Gonzagão discorria, com um jeito bem nordestino de ser, sobre o percurso que fizera desde o início de sua carreira, ainda entre os cáctus e cipoais do sertão, até a consagração, que, na sua humildade peculiar, em momento algum assumiria perante os entrevistadores. Falava das circunstâncias em que compusera uma e outra canção, das parcerias, do pai Januário e de sua amizade com Humberto.

Entre uma mordida na pamonha e um "trago" de café, Luiz Gonzaga recorda situações difíceis de sua trajetória, as parcerias, os programas de rádio, as decepções, mas, sobretudo, como disse antes, com a voz grave e ligeiramente trêmula, de sua convivência com o iguatuense Humberto Teixeira, o guardanapo a enxugar a lágrima discreta. Conta-nos, ouvintes privilegiados, como surgiu a ideia de compor "Asa Branca" e outras músicas que ficaram no cancioneiro brasileiro como verdadeiros clássicos da MPB.

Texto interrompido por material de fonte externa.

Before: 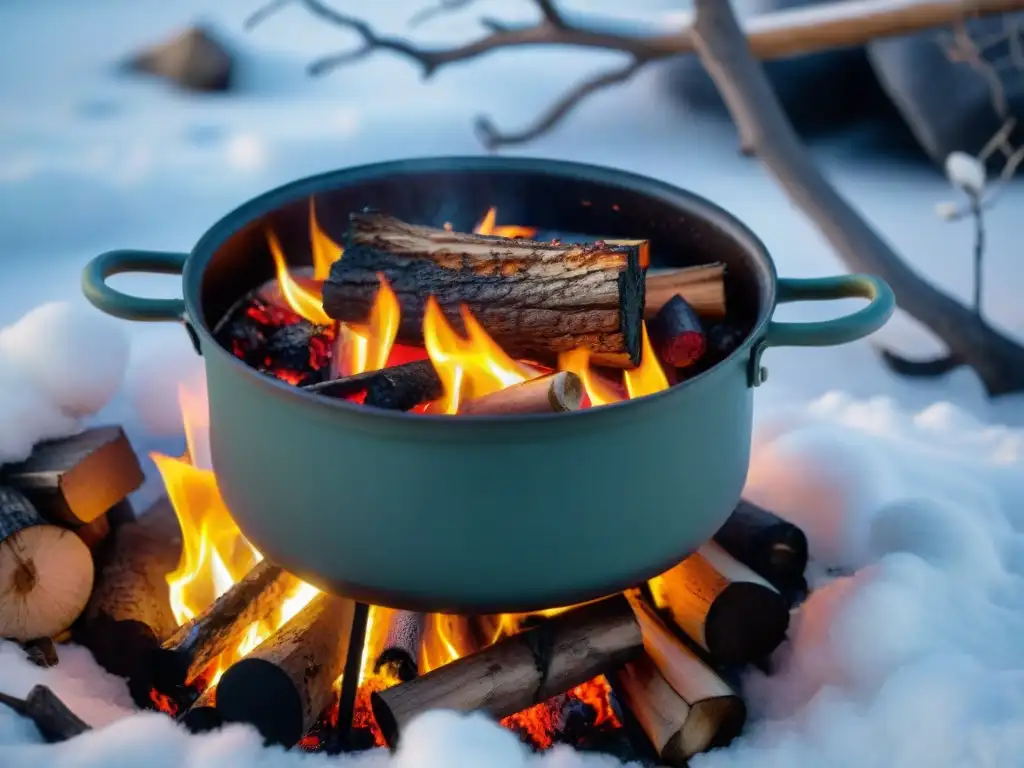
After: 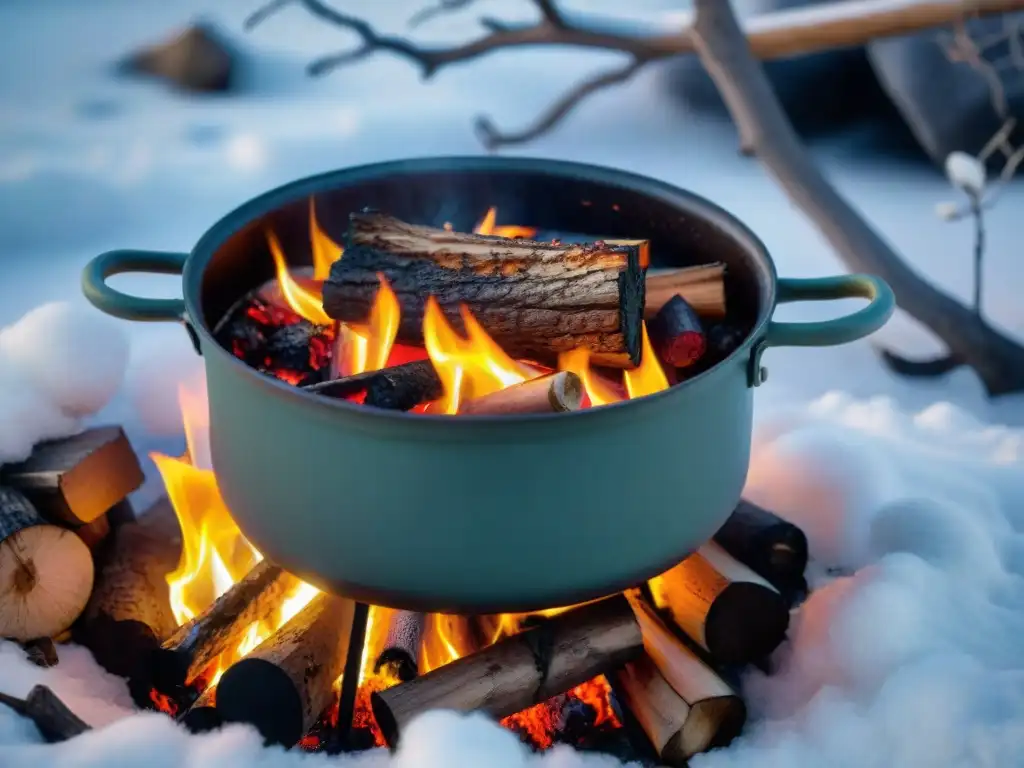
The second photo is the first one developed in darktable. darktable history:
shadows and highlights: radius 108.04, shadows 40.63, highlights -71.53, low approximation 0.01, soften with gaussian
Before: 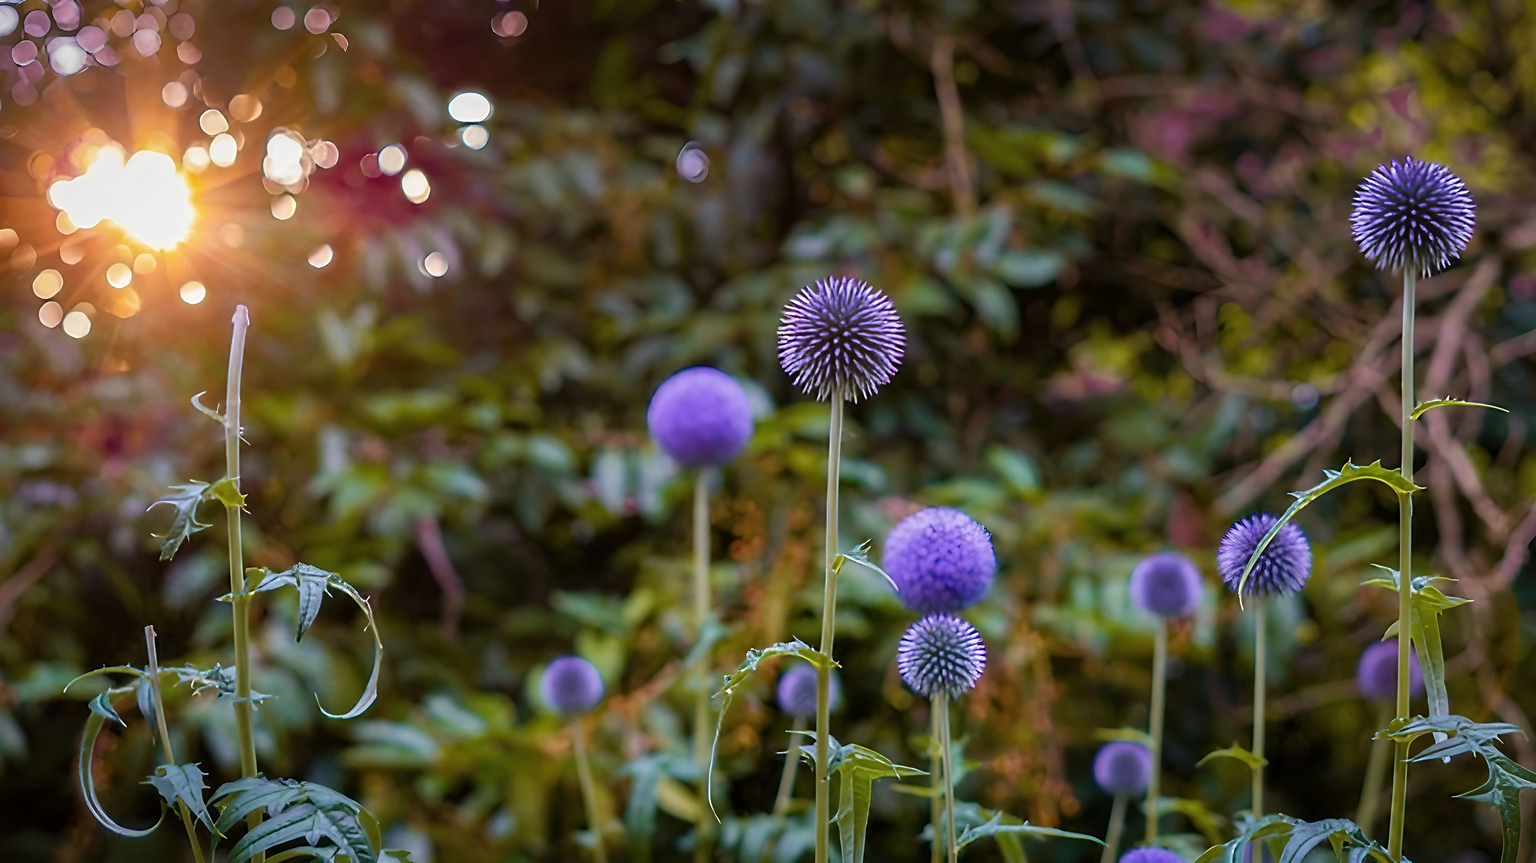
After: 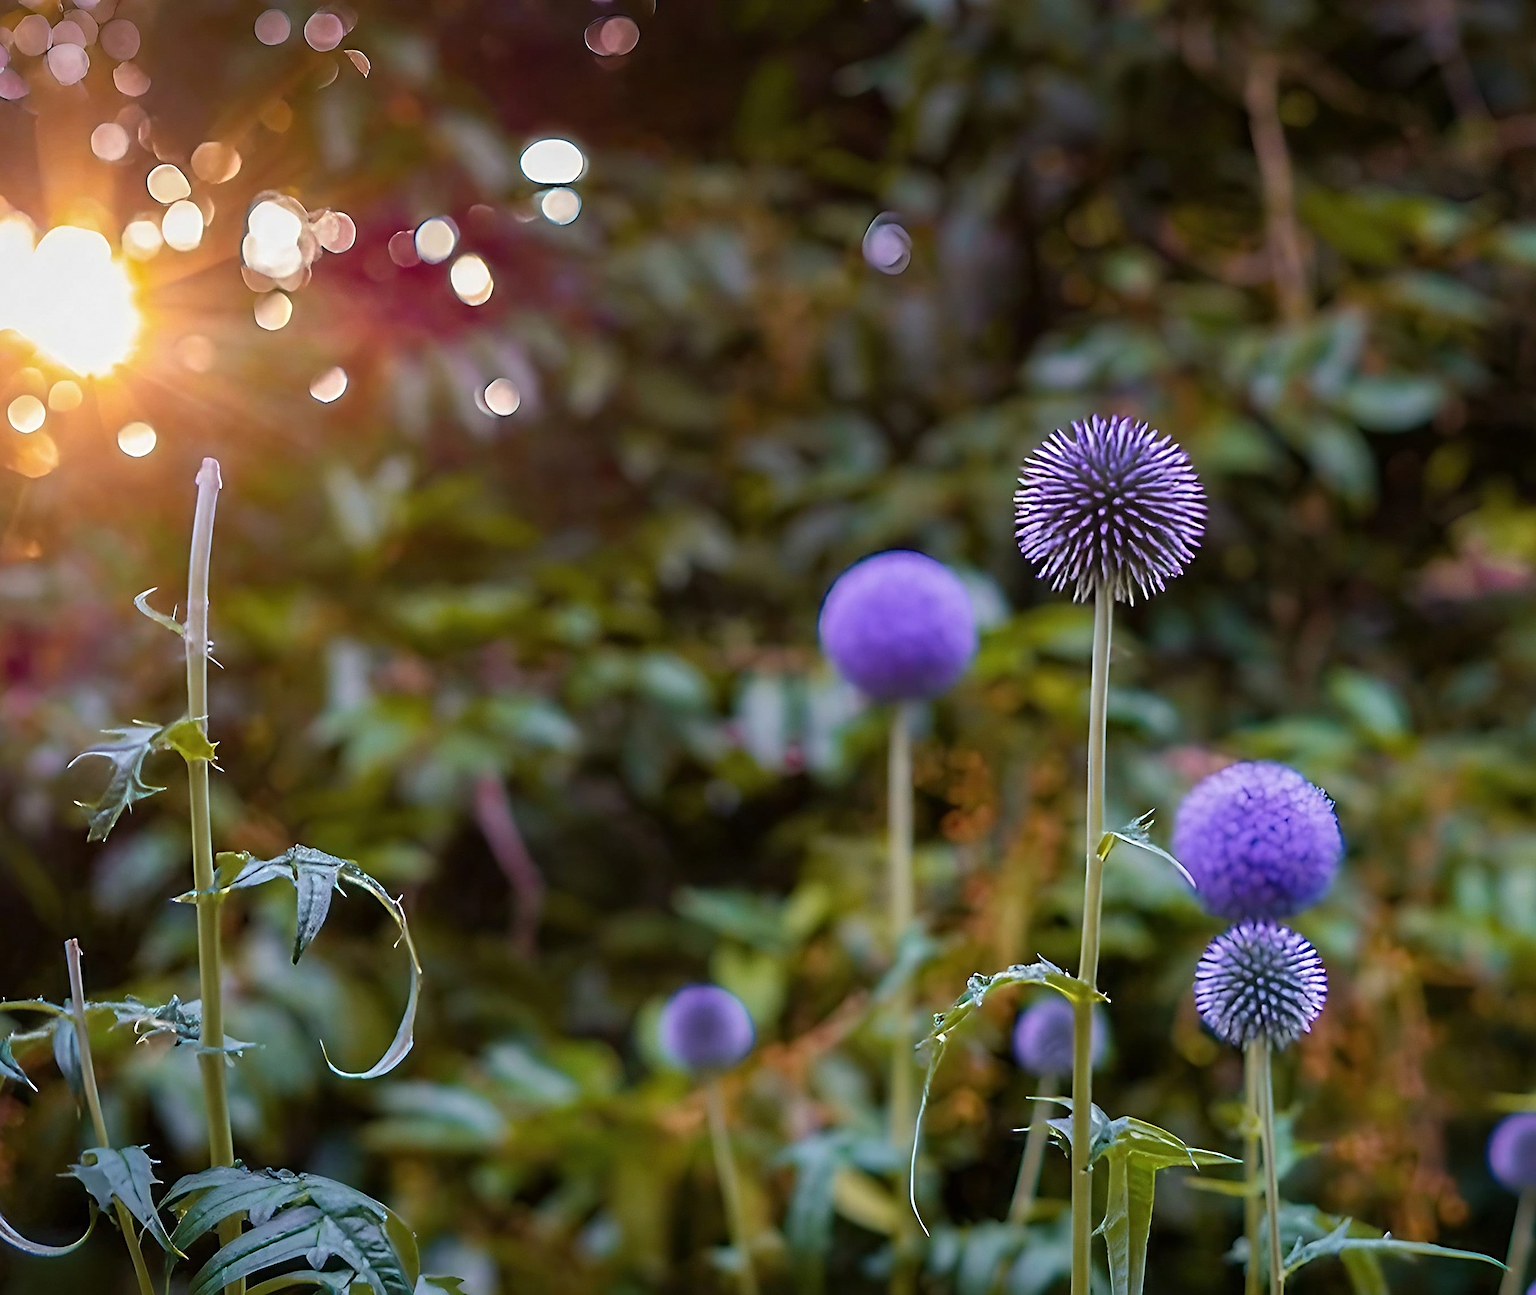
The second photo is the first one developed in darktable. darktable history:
sharpen: on, module defaults
crop and rotate: left 6.617%, right 26.717%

Sabendo-me vereador e autor de um projeto de lei que instituiria o Museu Iguatuense da Imagem e do Som, a uma dada altura da entrevista, sem que eu saiba por quê, Gonzaga assume comigo o curioso compromisso: – "Assim que o museu for inaugurado, mando para seu acervo o primeiro disco de ouro que eu e Humberto ganhamos com Asa Branca." Todos aplaudiram e o burburinho era tão grande que tive de interromper a entrevista. Foi aí que Luiz Gonzaga fez a afirmação premonitória: – "Guarde a fita [da entrevista] que, se eu tiver morrido, você mostra pro [o barulho de conversas paralelas e ruídos de talheres impedem a compreensão do que diz] e volta com o disco debaixo do braço." Suponho que tenha dito o nome do filho Gonzaguinha, que, ironicamente, morreria em 1991, num desastre de carro.

Marlene Teixeira, que tinha uma bela voz, traz com ela uma música inédita de Humberto Teixeira e a cantarola para Gonzagão, que fica em silêncio por um momento, os olhos nitidamente marejados, e faz a afirmação conhecida: – "Humberto morreu de amor!"

Anos depois, falei sobre o assunto com a atriz Denise Dumont, filha de Humberto Teixeira, que viera ao Ceará para lançamento de um projeto que tinha por objetivo resgatar a importante presença do pai no contexto da MPB. Numa solenidade no auditório do IFCE, em Fortaleza, eu faria um rápido pronunciamento em nome da família de Humberto em Iguatu.

Denise, sempre muito reticente em relação à vida amorosa de Humberto, por razões que sabemos e não me cabe explorar, apenas esboçou um sorriso e repetiu: – "Sim, Humberto morreu de amor!"